Text passage section start

The book is more static and cerebral than the series, a luxury novels can afford, and focuses more intently on the Japanese occupation of the San Francisco area, Tao philosophy, and the I-Ching. Tagomi, a high ranking Japanese man, is a moral center in both the novel and the series, and in both cases, is able to cross the dimensional barrier between alternative histories, moving at times (though only once in the novel) into the world we know, in which the U.S. won the war. Spirituality and ethical living are central to Tagomi.
The bones of Dick's philosophy are buried under a plot that seems oddly peripheral to the central story, and therefore his philosophy becomes more ambiguous than in Burdekin. In a "say hello to the new boss/ same as the old boss," theme, the novel argues at the end that it doesn't make much difference who won the war while whoever is in charge oppresses those below, behaves violently, and has the nuclear capacity to destroy the earth. At the same time--and bumping up against this--is a portrayal of the Nazis as particularly evil, corrupt, stupid, and malevolent.
Burdekin makes an unequivocal case for nonviolence and woman's equality. Woman's equality is not a subject on Dick's radar, and he shows ambivalent attitudes towards violence. Tagomi is deeply upset when he kills two Nazi agent/thugs, as killing violates his deepest moral principles. Juliana, however, almost mechanically uses a razor to cut the throat of Joe, her Nazi lover, after she discovers he plans to assassinate Hawthorne Abendsen, the "man in the high castle." (Abendsen, in Dick's novel, wrote the alternative history novel that posits the Allies won the war.) Abendsen and his wife thank Juliana for her violent act, even though Abendsen lives unprotected and assumes he will be killed eventually.

Text passage section end

* What needs to be done *
Answer these questions from the passage on Dick's novel, one per line:
1. How many times in the novel does Tagomi move into the world where the U.S. won the war?
2. According to the passage, what does the novel argue at the end about who won the war?
3. What does Juliana use to kill Joe?

Material provided section start

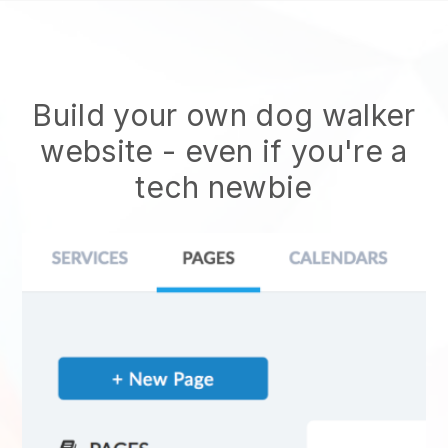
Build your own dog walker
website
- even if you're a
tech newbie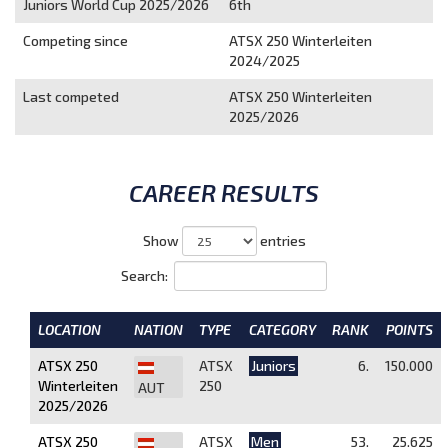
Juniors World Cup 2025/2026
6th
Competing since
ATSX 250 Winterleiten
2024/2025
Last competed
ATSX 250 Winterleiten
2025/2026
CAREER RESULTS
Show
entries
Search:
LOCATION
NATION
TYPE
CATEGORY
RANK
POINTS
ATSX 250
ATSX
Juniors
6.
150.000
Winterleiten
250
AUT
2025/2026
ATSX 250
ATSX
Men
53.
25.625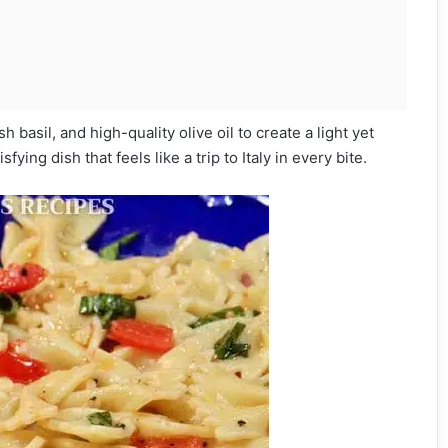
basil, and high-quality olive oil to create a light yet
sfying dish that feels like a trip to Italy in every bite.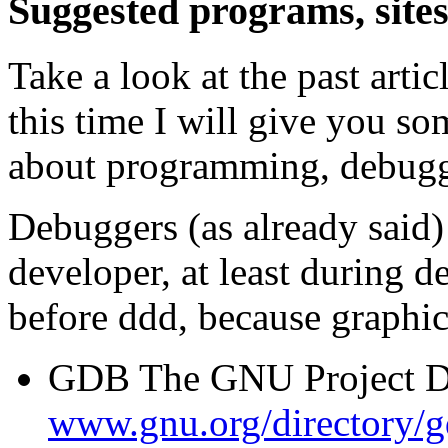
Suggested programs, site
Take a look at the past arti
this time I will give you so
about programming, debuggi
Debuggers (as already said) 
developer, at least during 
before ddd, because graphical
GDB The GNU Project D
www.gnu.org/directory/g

Material provided section end
Material provided section start

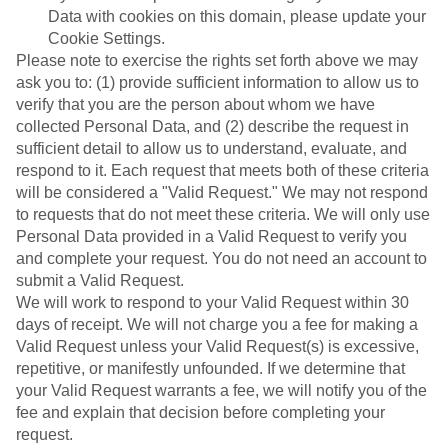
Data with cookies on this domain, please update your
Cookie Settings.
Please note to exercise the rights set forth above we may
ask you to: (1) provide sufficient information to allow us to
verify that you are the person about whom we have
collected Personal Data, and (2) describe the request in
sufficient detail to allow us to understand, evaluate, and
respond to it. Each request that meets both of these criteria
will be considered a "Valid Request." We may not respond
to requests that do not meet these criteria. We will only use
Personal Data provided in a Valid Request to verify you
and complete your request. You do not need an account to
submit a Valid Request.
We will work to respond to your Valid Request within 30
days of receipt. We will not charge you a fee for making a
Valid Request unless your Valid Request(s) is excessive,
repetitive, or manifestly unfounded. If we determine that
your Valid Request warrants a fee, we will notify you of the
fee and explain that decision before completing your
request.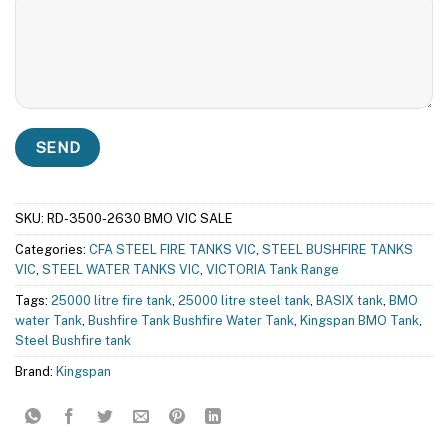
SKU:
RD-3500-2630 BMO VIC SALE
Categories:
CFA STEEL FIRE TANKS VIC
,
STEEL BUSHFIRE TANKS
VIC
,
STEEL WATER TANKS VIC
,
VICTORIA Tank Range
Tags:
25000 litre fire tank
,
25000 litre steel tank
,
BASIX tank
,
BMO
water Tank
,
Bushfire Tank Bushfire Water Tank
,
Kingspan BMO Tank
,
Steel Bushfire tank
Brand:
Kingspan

Material provided section end

* Exercise answer *
1. Once.
2. That it doesn't make much difference who won the war, as long as whoever is in charge oppresses those below, behaves violently, and has the nuclear capacity to destroy the earth.
3. A razor.